Ryan, Franklin Vote Early to Kick Off Biden’s ‘OH-I-Vote’ Tour
WARREN, Ohio — With Election Day just a week away, the Joe Biden campaign is making one final push to drive early voting in the state.
Biden for President Ohio kicked off its OH-I-Vote statewide tour Monday, with elected officials stopping at their local early voting sites to cast their ballots. Yesterday evening, U.S. Rep. Tim Ryan, D-13 Ohio, joined Warren Mayor Doug Franklin to vote at the early voting location at 2911 Youngstown Road SE.
“This is an important day for an important election,” Franklin said. “Given the fact that we’re so close, we want to make sure that every voter understands that there’s eight days left, and getting out early to vote is critical to this election.”
Franklin assured voters that it’s safe to come out and vote, whether in person or dropping off a ballot. As he spoke to the press, a line about 30 deep had begun to snake around the voting building. All were wearing masks and maintaining social distancing.
After voters cast their ballot, Franklin encouraged them to contact family, friends and neighbors who might not have had an opportunity to offer them assistance to make a plan to go out and vote. To begin a voting plan or to seek assistance, Franklin reminded residents to start at IWillVote.com.
“Every single day, every contact we make gets us a day closer to changing the course of this country,” Franklin said. “I know that we can be bigger, better and more united under Joe Biden’s leadership.”
Donning his Cleveland Browns gear, Ryan arrived with his wife, Andrea, and their son, Brady. Ryan agreed with the mayor that it’s important to get the votes in now, and said the election is an opportunity to bring people from the community together despite the political division.
“We’re so far beyond Democrat and Republican right now. This is about being an American, taking care of each other, getting this pandemic under control and rebuilding the economy,” he said. “That’s what I’m voting for here.”
Having weeks to get ahead of the lines and vote early is “an advantage for everybody,” Ryan said.

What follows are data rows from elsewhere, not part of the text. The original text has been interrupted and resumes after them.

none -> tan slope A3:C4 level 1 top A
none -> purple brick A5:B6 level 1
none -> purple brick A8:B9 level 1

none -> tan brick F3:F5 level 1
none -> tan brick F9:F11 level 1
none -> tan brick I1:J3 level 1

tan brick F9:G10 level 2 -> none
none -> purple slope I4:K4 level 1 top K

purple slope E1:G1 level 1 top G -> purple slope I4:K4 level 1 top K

Early voting has surged in the Mahoning Valley since Oct. 6. As of Monday at about 3:30 p.m., Trumbull County Board of Elections recorded 13,093 in-person votes, said Deputy Director Ron Massullo. That compares to about 11,000 in all of 2016. “And we still have eight days left,” Massullo said.

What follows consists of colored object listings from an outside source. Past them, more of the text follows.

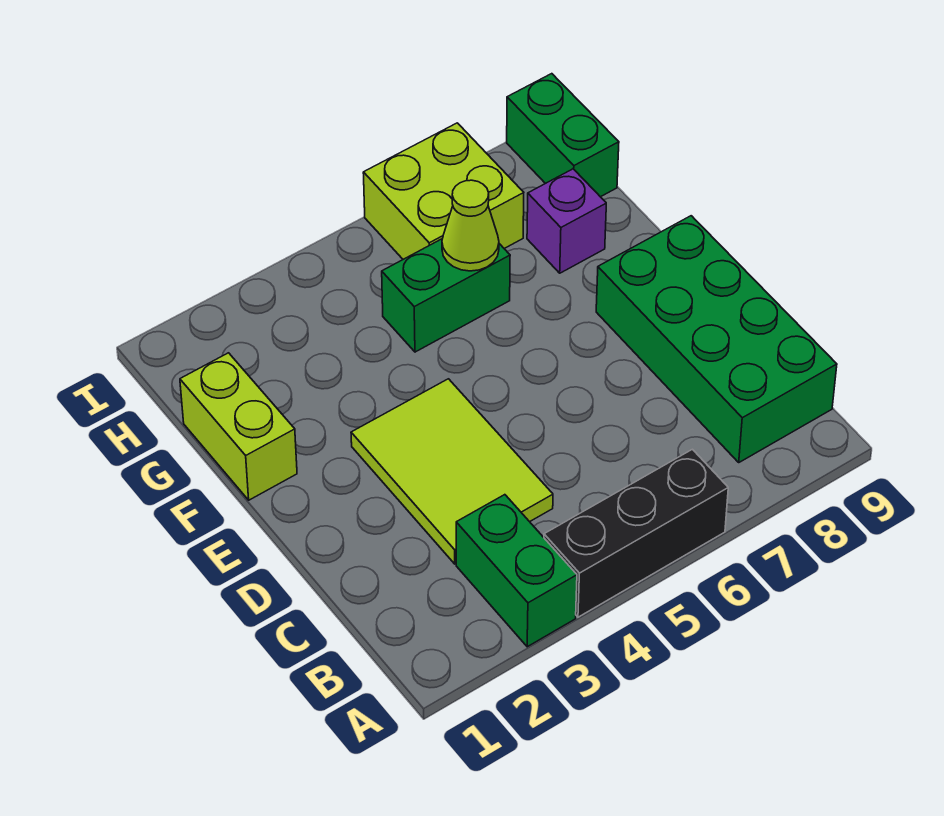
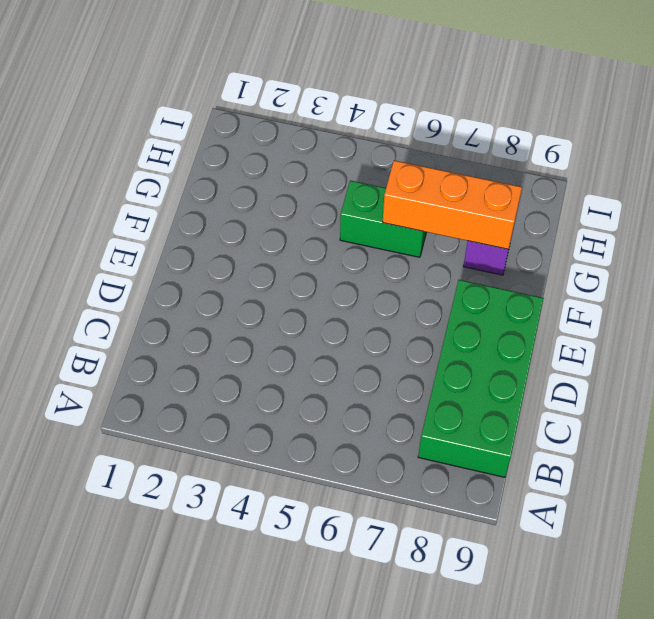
orange brick G6:G8 level 2 -> lime cone G6 level 2
none -> green brick A3:B3 level 1
none -> black brick A4:A6 level 1

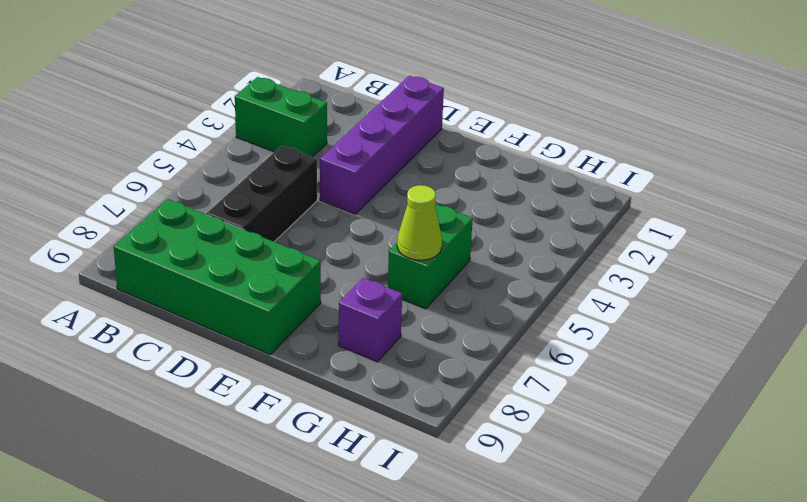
black brick C5:C7 level 1 -> black brick A4:A6 level 1
purple brick D1:D4 level 1 -> lime tile C3:E4 level 1
none -> lime brick F1:G1 level 1
none -> lime brick H6:I7 level 1

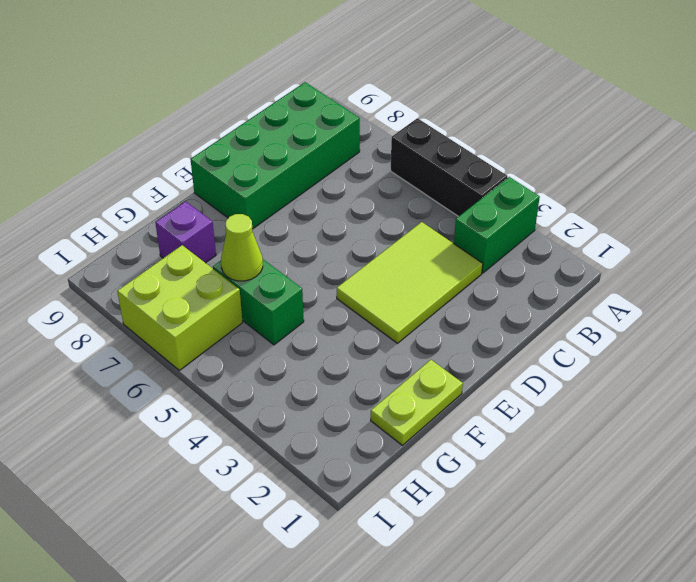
lime plate F1:G1 level 1 -> lime brick F1:G1 level 1
none -> green brick H9:I9 level 1

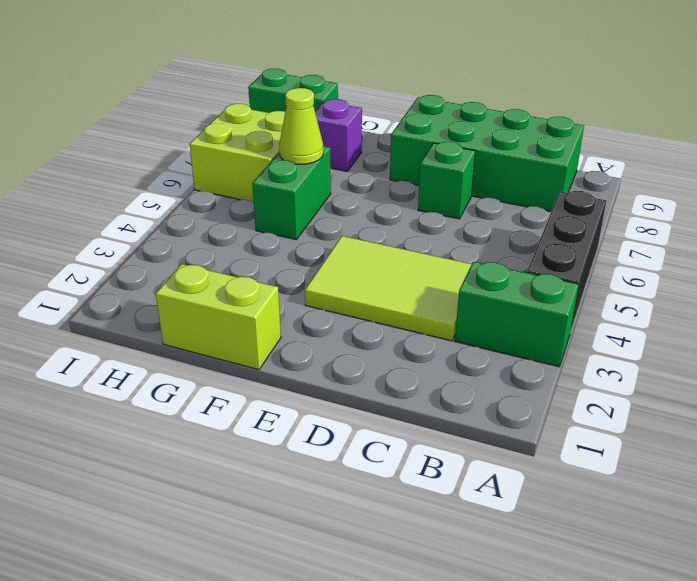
green brick D7 level 1 -> none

That’s also up from 7,828 in-person ballots cast as of Oct. 20.
Of the 41,680 absentee mail-in ballots requested, 29,724 have been returned, reported the board’s director, Stephanie Penrose. That’s up from 18,293 returned as of Oct. 20.
Massullo confirmed voters are depositing ballots in the drop-off box at an hourly rate of more than 100.
“It’s kind of crazy,” Massullo said. “But people want to make sure their ballot is at the Board of Elections.”
Mail-in ballots are still coming in strong as well, he said. On Monday, the board received three trays of mail-in ballots, with 400 to 500 ballots with each tray.
Voting is “very steady” at the Columbiana County Board of Elections, reports deputy director Bryce Miner. Monday saw the longest lines of the early voting period thus far, he said, with wait times between 10 and 15 minutes.
“Our number is 5,325 and climbing,” he said in an emailed response.
An inquiry with the Mahoning County Board of Elections hadn’t been returned as of Monday evening, but as of Oct. 20, nearly 30% of the county’s registered voters have either requested ballots or voted in person, reported deputy director Tom McCabe. That includes 7,952 who already voted in person and 48,826 who requested ballots to be mailed, about 19,000 of which had been returned at the time.
In 2016, President Donald Trump won Trumbull County with 52.1% of the vote, topping former Secretary of State Hillary Clinton by nearly 455,000 votes. Ryan says 2020 is “a much different election,” not the least of which because of the coronavirus pandemic, adding that the Trump administration’s approach to the pandemic is “a disaster waiting to happen.”
Ryan is referring to a statement made Sunday by White House Chief of Staff Mark Meadows told CNN’s “State of the Union.”
“We’re not going to control the pandemic,” Meadows said, “we are going to control the fact that we get vaccines, therapeutics and other mitigations.”
“Vice President Biden is trying to be as responsible as possible with regard to dealing with this virus,” Ryan said. “If we let it go wild, we’re going to have to have another shutdown. And that’s not what we want. That’s not what anybody wants.”